### To-do item
Retype every line of the records below without changing anything.

### Provided material
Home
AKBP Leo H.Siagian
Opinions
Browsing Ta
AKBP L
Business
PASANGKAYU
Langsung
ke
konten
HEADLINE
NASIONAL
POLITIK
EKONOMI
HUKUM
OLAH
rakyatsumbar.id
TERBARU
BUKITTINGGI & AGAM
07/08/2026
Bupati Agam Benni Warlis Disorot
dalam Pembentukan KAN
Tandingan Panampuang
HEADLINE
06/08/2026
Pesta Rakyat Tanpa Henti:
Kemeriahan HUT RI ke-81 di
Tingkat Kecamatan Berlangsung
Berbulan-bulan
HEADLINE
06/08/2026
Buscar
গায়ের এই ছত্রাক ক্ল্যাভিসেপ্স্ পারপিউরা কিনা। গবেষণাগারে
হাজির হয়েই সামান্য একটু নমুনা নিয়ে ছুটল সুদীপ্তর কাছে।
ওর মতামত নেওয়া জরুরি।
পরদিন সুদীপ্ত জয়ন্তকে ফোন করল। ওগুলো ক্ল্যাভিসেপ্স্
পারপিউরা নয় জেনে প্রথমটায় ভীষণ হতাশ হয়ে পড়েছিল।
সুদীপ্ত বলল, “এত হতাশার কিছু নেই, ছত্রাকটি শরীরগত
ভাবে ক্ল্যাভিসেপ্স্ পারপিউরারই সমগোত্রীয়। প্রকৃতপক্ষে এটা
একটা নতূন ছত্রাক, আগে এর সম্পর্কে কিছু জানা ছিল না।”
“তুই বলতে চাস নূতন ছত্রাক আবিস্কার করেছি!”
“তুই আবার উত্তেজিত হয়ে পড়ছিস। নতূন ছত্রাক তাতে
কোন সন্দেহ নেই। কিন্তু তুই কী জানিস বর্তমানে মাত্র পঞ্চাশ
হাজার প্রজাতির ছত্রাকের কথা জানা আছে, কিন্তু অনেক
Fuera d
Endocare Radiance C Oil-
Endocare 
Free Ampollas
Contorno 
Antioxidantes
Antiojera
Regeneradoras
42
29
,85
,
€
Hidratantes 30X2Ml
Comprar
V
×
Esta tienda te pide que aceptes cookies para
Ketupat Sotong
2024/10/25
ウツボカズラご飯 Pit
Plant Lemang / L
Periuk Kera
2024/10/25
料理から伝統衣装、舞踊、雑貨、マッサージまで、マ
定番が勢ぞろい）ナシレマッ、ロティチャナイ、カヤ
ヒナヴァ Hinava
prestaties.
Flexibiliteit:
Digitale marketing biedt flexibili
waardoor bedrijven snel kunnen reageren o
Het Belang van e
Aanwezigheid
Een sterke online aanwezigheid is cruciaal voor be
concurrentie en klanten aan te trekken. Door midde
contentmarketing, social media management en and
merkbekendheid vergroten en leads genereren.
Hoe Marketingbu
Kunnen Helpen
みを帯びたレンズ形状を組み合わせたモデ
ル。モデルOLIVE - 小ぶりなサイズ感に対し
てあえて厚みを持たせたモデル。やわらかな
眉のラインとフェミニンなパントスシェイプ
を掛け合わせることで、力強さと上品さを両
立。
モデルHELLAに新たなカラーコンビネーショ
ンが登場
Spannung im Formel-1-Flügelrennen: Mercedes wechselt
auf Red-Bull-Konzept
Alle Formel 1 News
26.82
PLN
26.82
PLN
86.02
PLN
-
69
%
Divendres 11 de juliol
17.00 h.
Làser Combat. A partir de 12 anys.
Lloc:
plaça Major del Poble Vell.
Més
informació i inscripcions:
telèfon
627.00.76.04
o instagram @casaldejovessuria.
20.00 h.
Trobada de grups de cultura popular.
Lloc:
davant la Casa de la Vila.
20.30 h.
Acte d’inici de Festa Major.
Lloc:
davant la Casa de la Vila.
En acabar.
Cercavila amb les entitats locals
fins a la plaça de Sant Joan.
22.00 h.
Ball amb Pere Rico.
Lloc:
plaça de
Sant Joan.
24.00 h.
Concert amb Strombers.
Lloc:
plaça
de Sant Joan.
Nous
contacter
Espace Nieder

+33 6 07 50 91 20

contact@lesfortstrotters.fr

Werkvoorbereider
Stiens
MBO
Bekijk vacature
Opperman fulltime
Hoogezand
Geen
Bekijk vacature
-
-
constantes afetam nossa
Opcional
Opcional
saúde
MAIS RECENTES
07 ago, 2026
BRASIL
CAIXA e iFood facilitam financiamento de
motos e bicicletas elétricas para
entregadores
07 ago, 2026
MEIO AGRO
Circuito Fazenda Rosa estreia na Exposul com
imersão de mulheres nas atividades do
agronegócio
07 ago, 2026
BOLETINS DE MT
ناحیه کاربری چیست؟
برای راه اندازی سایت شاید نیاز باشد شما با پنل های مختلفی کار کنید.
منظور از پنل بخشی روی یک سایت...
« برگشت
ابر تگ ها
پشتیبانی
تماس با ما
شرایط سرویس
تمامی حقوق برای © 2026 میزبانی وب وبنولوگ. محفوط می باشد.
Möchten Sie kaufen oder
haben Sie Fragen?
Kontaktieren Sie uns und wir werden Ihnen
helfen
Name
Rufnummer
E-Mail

### Result below
Home
AKBP Leo H.Siagian
Opinions
Browsing Ta
AKBP L
Business
PASANGKAYU
Langsung
ke
konten
HEADLINE
NASIONAL
POLITIK
EKONOMI
HUKUM
OLAH
rakyatsumbar.id
TERBARU
BUKITTINGGI & AGAM
07/08/2026
Bupati Agam Benni Warlis Disorot
dalam Pembentukan KAN
Tandingan Panampuang
HEADLINE
06/08/2026
Pesta Rakyat Tanpa Henti:
Kemeriahan HUT RI ke-81 di
Tingkat Kecamatan Berlangsung
Berbulan-bulan
HEADLINE
06/08/2026
Buscar
গায়ের এই ছত্রাক ক্ল্যাভিসেপ্স্ পারপিউরা কিনা। গবেষণাগারে
হাজির হয়েই সামান্য একটু নমুনা নিয়ে ছুটল সুদীপ্তর কাছে।
ওর মতামত নেওয়া জরুরি।
পরদিন সুদীপ্ত জয়ন্তকে ফোন করল। ওগুলো ক্ল্যাভিসেপ্স্
পারপিউরা নয় জেনে প্রথমটায় ভীষণ হতাশ হয়ে পড়েছিল।
সুদীপ্ত বলল, “এত হতাশার কিছু নেই, ছত্রাকটি শরীরগত
ভাবে ক্ল্যাভিসেপ্স্ পারপিউরারই সমগোত্রীয়। প্রকৃতপক্ষে এটা
একটা নতূন ছত্রাক, আগে এর সম্পর্কে কিছু জানা ছিল না।”
“তুই বলতে চাস নূতন ছত্রাক আবিস্কার করেছি!”
“তুই আবার উত্তেজিত হয়ে পড়ছিস। নতূন ছত্রাক তাতে
কোন সন্দেহ নেই। কিন্তু তুই কী জানিস বর্তমানে মাত্র পঞ্চাশ
হাজার প্রজাতির ছত্রাকের কথা জানা আছে, কিন্তু অনেক
Fuera d
Endocare Radiance C Oil-
Endocare 
Free Ampollas
Contorno 
Antioxidantes
Antiojera
Regeneradoras
42
29
,85
,
€
Hidratantes 30X2Ml
Comprar
V
×
Esta tienda te pide que aceptes cookies para
Ketupat Sotong
2024/10/25
ウツボカズラご飯 Pit
Plant Lemang / L
Periuk Kera
2024/10/25
料理から伝統衣装、舞踊、雑貨、マッサージまで、マ
定番が勢ぞろい）ナシレマッ、ロティチャナイ、カヤ
ヒナヴァ Hinava
prestaties.
Flexibiliteit:
Digitale marketing biedt flexibili
waardoor bedrijven snel kunnen reageren o
Het Belang van e
Aanwezigheid
Een sterke online aanwezigheid is cruciaal voor be
concurrentie en klanten aan te trekken. Door midde
contentmarketing, social media management en and
merkbekendheid vergroten en leads genereren.
Hoe Marketingbu
Kunnen Helpen
みを帯びたレンズ形状を組み合わせたモデ
ル。モデルOLIVE - 小ぶりなサイズ感に対し
てあえて厚みを持たせたモデル。やわらかな
眉のラインとフェミニンなパントスシェイプ
を掛け合わせることで、力強さと上品さを両
立。
モデルHELLAに新たなカラーコンビネーショ
ンが登場
Spannung im Formel-1-Flügelrennen: Mercedes wechselt
auf Red-Bull-Konzept
Alle Formel 1 News
26.82
PLN
26.82
PLN
86.02
PLN
-
69
%
Divendres 11 de juliol
17.00 h.
Làser Combat. A partir de 12 anys.
Lloc:
plaça Major del Poble Vell.
Més
informació i inscripcions:
telèfon
627.00.76.04
o instagram @casaldejovessuria.
20.00 h.
Trobada de grups de cultura popular.
Lloc:
davant la Casa de la Vila.
20.30 h.
Acte d’inici de Festa Major.
Lloc:
davant la Casa de la Vila.
En acabar.
Cercavila amb les entitats locals
fins a la plaça de Sant Joan.
22.00 h.
Ball amb Pere Rico.
Lloc:
plaça de
Sant Joan.
24.00 h.
Concert amb Strombers.
Lloc:
plaça
de Sant Joan.
Nous
contacter
Espace Nieder

+33 6 07 50 91 20

contact@lesfortstrotters.fr

Werkvoorbereider
Stiens
MBO
Bekijk vacature
Opperman fulltime
Hoogezand
Geen
Bekijk vacature
-
-
constantes afetam nossa
Opcional
Opcional
saúde
MAIS RECENTES
07 ago, 2026
BRASIL
CAIXA e iFood facilitam financiamento de
motos e bicicletas elétricas para
entregadores
07 ago, 2026
MEIO AGRO
Circuito Fazenda Rosa estreia na Exposul com
imersão de mulheres nas atividades do
agronegócio
07 ago, 2026
BOLETINS DE MT
ناحیه کاربری چیست؟
برای راه اندازی سایت شاید نیاز باشد شما با پنل های مختلفی کار کنید.
منظور از پنل بخشی روی یک سایت...
« برگشت
ابر تگ ها
پشتیبانی
تماس با ما
شرایط سرویس
تمامی حقوق برای © 2026 میزبانی وب وبنولوگ. محفوط می باشد.
Möchten Sie kaufen oder
haben Sie Fragen?
Kontaktieren Sie uns und wir werden Ihnen
helfen
Name
Rufnummer
E-Mail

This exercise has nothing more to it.